WHEN Boris Johnson sent two Royal Navy vessels to monitor the brouhaha with French fishermen off Jersey last week, it was a mild example of ‘gunboat diplomacy’.
The offshore patrol craft Tamar and Severn were each armed with a 30mm automatic cannon and two general purpose machine guns.
There was not the remotest possibility of the crews using the weapons, but their presence presumably served its purpose in showing the French that a possible blockade of St Helier harbour was not being taken lightly.
Gunboat diplomacy has historically been applied much more forcefully, especially in the 19th and early 20th centuries when Britannia ruled the waves.
The best-known instance came in January 1850, when the Greek government refused to pay compensation to David ‘Don’ Pacifico, a British subject whose home in Athens had been ransacked and burned by an anti-Semitic mob. In retaliation, Prime Minister Lord Palmerston sent a naval squadron to blockade the Greek coast.
Pacifico was a Portuguese diplomat, but because he was born in Gibraltar, he was entitled to claim the protection of the Crown. In the face of the gunboats, the Greeks gave in and paid up.
Palmerston’s action was condemned by the House of Lords, but supported by the Commons when he alluded to the British and Roman empires. He said that just as an ancient Roman could claim his rights anywhere in the world with the words Civis Romanus sum – I am a Roman citizen – ‘so also a British subject, in whatever land he may be, shall feel confident that the watchful eye and the strong arm of England will protect him against injustice and wrong’.
What is little remembered now though is that Britain’s gunboat diplomacy was not used exclusively for quelling rebellious foreigners. In 1911, it was notoriously employed by the Government against its own people – in the waters of the Mersey.
That June, a transport strike involving railwaymen, dockers and seamen brought Liverpool to a standstill and violence erupted. Home Secretary Winston Churchill sent in 3,500 troops – infantry and cavalry – and two men were shot dead when soldiers opened fire.
As the unrest continued, Churchill ordered the armoured cruiser Antrim into the Mersey, with its guns trained on Liverpool. A second armoured cruiser was put on standby at Douglas on the Isle of Man, a few hours sailing from Liverpool.
Antrim’s main armament was four 7.5in guns which could fire a high explosive shell almost eight miles. It meant that Liverpool and its environs could be bombarded at will as the ship sat invulnerable in the middle of the Mersey.
However, although a landing party was sent into the city to help protect the docks, the cruiser’s feared purpose – shelling the strikers – never came to pass.
It’s hard to believe that the Government had any intention of using the Antrim’s guns. Bombarding civilians would have been a criminally irresponsible act anywhere, but for a British warship to have targeted a British city would have been insane.

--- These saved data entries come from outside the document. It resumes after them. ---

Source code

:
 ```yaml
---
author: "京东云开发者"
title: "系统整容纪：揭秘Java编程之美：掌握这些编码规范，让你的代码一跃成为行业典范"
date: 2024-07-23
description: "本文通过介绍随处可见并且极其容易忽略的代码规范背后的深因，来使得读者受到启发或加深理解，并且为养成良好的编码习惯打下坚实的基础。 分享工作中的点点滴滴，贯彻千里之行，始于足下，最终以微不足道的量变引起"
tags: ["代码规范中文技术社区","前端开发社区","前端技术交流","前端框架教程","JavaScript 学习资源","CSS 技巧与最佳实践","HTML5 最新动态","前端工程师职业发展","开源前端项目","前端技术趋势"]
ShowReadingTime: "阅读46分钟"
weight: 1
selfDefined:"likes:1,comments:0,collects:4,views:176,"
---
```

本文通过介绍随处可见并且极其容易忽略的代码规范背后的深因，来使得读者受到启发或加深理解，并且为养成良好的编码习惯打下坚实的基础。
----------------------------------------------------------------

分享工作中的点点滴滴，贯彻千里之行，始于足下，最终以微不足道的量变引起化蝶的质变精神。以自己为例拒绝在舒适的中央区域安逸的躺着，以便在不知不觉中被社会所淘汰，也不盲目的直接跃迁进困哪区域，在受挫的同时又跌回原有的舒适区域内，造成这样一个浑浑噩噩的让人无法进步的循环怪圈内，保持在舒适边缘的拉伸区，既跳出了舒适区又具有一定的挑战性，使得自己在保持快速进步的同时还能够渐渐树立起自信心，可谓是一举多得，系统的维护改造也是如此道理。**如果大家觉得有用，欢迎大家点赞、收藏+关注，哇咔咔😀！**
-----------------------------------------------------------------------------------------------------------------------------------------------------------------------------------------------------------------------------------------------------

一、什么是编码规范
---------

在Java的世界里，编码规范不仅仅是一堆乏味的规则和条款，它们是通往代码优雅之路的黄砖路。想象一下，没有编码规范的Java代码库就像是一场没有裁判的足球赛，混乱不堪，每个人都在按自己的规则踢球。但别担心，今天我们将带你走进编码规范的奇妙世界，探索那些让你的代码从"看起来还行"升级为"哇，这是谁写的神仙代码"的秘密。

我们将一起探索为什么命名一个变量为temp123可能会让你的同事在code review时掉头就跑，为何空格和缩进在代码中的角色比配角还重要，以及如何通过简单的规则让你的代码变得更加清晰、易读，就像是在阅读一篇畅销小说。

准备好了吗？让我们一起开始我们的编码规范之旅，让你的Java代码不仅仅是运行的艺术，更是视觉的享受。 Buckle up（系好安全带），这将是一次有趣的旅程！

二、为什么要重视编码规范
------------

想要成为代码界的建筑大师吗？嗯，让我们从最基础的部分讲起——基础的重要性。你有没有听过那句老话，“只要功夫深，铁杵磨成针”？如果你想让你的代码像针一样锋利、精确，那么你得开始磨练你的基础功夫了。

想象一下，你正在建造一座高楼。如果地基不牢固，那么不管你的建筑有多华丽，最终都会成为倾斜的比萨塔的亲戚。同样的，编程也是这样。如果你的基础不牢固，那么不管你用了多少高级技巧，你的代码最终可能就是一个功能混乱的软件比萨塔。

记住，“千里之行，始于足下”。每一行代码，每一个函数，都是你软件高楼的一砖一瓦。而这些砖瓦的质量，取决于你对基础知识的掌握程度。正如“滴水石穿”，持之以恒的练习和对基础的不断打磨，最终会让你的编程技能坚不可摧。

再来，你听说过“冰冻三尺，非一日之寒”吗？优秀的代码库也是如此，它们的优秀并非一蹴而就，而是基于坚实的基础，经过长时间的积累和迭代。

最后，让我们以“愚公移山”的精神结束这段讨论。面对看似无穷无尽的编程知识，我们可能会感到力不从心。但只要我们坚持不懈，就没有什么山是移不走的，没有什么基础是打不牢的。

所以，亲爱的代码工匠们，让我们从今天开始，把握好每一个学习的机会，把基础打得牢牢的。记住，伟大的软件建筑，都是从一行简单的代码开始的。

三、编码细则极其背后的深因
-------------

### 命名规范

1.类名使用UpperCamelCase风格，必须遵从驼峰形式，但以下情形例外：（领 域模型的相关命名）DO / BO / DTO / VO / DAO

However, Churchill was adamant that the strikers would not disrupt the flow of essential supplies and he knew that the looming presence of the cruiser would be a stark warning to them.
By the end of August, the unrest in Liverpool had petered out, with a Government-brokered deal between employers and workers that included the reinstatement of all sacked strikers. Antrim went on to see service in the Great War before being scrapped in 1922.